At an emotional press conference ahead of the Australian Open, the Scot revealed next week’s first-round match against Roberto Bautista Agut could be his last, although he is hoping to retire after Wimbledon.
Here, we look back at the highs and lows of a rollercoaster career.
Summer of 2012
Only a month after his tearful fourth grand slam final loss to Roger Federer at Wimbledon, Murray gained redemption in spectacular fashion by emphatically defeating the Swiss to claim Olympic gold on Centre Court. He followed it up at the US Open by ending the long wait for a British male grand slam singles champion with a dramatic five-set victory over Novak Djokovic.
The victory that will always be top of the pile came on a glorious summer’s day at SW19. Murray faced Djokovic again in front of a expectant crowd on Centre Court and rode the wave to finally consign Fred Perry to history, surviving a nerve-jangling final game.
Davis Cup glory
Wimbledon was Murray’s crowning individual glory but arguably his most extraordinary accomplishment was winning the Davis Cup for Britain almost single-handed. His brother Jamie and James Ward chipped in but Murray won an unprecedented 11 out of 12 rubbers across four ties.

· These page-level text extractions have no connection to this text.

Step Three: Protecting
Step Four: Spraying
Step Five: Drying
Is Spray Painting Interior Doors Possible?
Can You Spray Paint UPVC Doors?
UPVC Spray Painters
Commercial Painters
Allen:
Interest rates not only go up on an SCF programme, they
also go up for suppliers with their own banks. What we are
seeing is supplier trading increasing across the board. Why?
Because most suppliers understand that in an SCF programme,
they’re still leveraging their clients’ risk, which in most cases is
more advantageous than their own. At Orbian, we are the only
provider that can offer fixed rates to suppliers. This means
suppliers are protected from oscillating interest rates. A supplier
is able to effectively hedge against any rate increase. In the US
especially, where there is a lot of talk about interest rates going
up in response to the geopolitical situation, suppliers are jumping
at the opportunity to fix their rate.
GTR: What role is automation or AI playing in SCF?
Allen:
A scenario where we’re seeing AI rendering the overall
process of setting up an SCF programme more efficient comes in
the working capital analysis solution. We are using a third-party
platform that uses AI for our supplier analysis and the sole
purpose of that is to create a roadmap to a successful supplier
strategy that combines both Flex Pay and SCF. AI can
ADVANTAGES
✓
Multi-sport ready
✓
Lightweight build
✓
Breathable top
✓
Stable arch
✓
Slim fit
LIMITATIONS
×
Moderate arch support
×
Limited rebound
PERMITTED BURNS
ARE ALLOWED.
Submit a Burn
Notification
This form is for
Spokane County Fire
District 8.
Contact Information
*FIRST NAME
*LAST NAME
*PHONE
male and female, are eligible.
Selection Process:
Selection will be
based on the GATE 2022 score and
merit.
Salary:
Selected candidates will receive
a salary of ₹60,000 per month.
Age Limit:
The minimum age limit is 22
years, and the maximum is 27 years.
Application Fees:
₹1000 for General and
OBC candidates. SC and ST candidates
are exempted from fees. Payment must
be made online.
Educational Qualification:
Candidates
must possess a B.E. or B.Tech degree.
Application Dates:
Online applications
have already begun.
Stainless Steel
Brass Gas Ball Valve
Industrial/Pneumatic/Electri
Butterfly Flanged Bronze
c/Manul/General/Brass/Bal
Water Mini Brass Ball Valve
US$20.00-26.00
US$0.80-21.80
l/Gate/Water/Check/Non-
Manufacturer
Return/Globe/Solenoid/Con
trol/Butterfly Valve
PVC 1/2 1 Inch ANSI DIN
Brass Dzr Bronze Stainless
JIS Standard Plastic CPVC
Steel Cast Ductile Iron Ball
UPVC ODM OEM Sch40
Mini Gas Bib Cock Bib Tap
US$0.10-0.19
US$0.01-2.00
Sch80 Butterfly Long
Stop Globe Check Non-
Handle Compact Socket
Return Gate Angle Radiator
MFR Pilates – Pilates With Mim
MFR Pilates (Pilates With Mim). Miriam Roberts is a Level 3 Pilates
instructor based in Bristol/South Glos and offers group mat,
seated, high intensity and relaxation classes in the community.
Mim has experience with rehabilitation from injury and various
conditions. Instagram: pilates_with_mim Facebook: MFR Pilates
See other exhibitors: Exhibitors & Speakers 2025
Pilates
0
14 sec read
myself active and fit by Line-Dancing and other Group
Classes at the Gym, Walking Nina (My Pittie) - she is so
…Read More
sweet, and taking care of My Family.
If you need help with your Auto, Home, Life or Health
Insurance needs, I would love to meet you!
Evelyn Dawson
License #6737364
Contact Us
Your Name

2016 Wimbledon and Olympics
After reuniting with Ivan Lendl, Murray swept to his third slam title at Wimbledon, this time beating Milos Raonic. And a month later he made some history for himself, overcoming Juan Martin Del Potro in Rio to become the first tennis player to successfully defend an Olympic singles title.
World number one
The season of Murray’s career had a golden ending when a run of five straight tournament victories, culminating in victory at the ATP Finals in London, carried him to the world number one ranking.
Murray feared his career might be over before it began when knee pain interrupted his training in Spain at the age of 16. He was diagnosed with a bipartite patella but was able to manage it effectively.
Anyone but England
Teenage joshing with Tim Henman during an interview in 2006 came back to haunt Murray when his joke that he would be supporting ‘anyone but England’ at that summer’s football World Cup was widely publicised and damaged his public image and his relationship with the press for several years.
Murray’s first time under the knife came in 2013, when he decided a troublesome back problem needed to be fixed by surgery. The Scot was only sidelined for three months but it took him a long time to fully recover.
While Murray was working his way back in 2014, he was dealt a major body blow when mentor Lendl decided he no longer wanted to continue their relationship. Their reunion in 2016 helped the Scot win more of the sport’s biggest prizes.
The low that has overshadowed all the rest began after the French Open in 2017, when Murray found he was no longer able to recover from chronic hip pain that he had been managing. Despite surgery and long periods of recovery and rehabilitation, the 31-year-old has not found a solution.